- Work item -
Turn all of the records below into a numbered list with one line per item, and leave out any blank lines.

'''

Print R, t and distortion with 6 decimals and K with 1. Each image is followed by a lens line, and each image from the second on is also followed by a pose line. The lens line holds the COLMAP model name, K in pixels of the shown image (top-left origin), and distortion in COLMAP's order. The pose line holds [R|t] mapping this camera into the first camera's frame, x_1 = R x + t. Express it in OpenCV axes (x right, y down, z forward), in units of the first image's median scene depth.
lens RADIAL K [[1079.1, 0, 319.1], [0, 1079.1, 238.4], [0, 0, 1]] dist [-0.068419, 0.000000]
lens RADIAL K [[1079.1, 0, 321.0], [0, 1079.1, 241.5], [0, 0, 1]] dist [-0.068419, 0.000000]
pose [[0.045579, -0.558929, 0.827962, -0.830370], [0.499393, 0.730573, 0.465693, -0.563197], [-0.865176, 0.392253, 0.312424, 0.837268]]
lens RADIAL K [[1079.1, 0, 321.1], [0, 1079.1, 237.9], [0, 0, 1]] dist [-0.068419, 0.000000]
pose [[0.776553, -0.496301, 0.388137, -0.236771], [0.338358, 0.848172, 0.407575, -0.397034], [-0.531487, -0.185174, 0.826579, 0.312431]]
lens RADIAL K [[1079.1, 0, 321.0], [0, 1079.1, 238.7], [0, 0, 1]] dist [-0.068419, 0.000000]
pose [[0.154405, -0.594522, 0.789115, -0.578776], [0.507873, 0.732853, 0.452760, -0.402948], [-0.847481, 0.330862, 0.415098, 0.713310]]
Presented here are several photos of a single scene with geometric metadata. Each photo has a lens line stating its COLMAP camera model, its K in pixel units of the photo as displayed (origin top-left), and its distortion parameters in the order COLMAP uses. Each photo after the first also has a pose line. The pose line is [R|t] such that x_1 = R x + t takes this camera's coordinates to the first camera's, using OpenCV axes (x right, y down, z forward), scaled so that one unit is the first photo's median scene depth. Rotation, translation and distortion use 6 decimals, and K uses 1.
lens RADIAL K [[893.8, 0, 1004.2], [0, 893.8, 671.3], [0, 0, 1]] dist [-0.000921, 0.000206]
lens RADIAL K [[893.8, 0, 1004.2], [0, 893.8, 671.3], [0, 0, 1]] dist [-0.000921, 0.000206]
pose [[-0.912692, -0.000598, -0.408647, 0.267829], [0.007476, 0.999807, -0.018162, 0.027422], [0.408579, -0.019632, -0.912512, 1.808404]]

'''

- Worked solution -
1. Print R, t and distortion with 6 decimals and K with 1. Each image is followed by a lens line, and each image from the second on is also followed by a pose line. The lens line holds the COLMAP model name, K in pixels of the shown image (top-left origin), and distortion in COLMAP's order. The pose line holds [R|t] mapping this camera into the first camera's frame, x_1 = R x + t. Express it in OpenCV axes (x right, y down, z forward), in units of the first image's median scene depth.
2. lens RADIAL K [[1079.1, 0, 319.1], [0, 1079.1, 238.4], [0, 0, 1]] dist [-0.068419, 0.000000]
3. lens RADIAL K [[1079.1, 0, 321.0], [0, 1079.1, 241.5], [0, 0, 1]] dist [-0.068419, 0.000000]
4. pose [[0.045579, -0.558929, 0.827962, -0.830370], [0.499393, 0.730573, 0.465693, -0.563197], [-0.865176, 0.392253, 0.312424, 0.837268]]
5. lens RADIAL K [[1079.1, 0, 321.1], [0, 1079.1, 237.9], [0, 0, 1]] dist [-0.068419, 0.000000]
6. pose [[0.776553, -0.496301, 0.388137, -0.236771], [0.338358, 0.848172, 0.407575, -0.397034], [-0.531487, -0.185174, 0.826579, 0.312431]]
7. lens RADIAL K [[1079.1, 0, 321.0], [0, 1079.1, 238.7], [0, 0, 1]] dist [-0.068419, 0.000000]
8. pose [[0.154405, -0.594522, 0.789115, -0.578776], [0.507873, 0.732853, 0.452760, -0.402948], [-0.847481, 0.330862, 0.415098, 0.713310]]
9. Presented here are several photos of a single scene with geometric metadata. Each photo has a lens line stating its COLMAP camera model, its K in pixel units of the photo as displayed (origin top-left), and its distortion parameters in the order COLMAP uses. Each photo after the first also has a pose line. The pose line is [R|t] such that x_1 = R x + t takes this camera's coordinates to the first camera's, using OpenCV axes (x right, y down, z forward), scaled so that one unit is the first photo's median scene depth. Rotation, translation and distortion use 6 decimals, and K uses 1.
10. lens RADIAL K [[893.8, 0, 1004.2], [0, 893.8, 671.3], [0, 0, 1]] dist [-0.000921, 0.000206]
11. lens RADIAL K [[893.8, 0, 1004.2], [0, 893.8, 671.3], [0, 0, 1]] dist [-0.000921, 0.000206]
12. pose [[-0.912692, -0.000598, -0.408647, 0.267829], [0.007476, 0.999807, -0.018162, 0.027422], [0.408579, -0.019632, -0.912512, 1.808404]]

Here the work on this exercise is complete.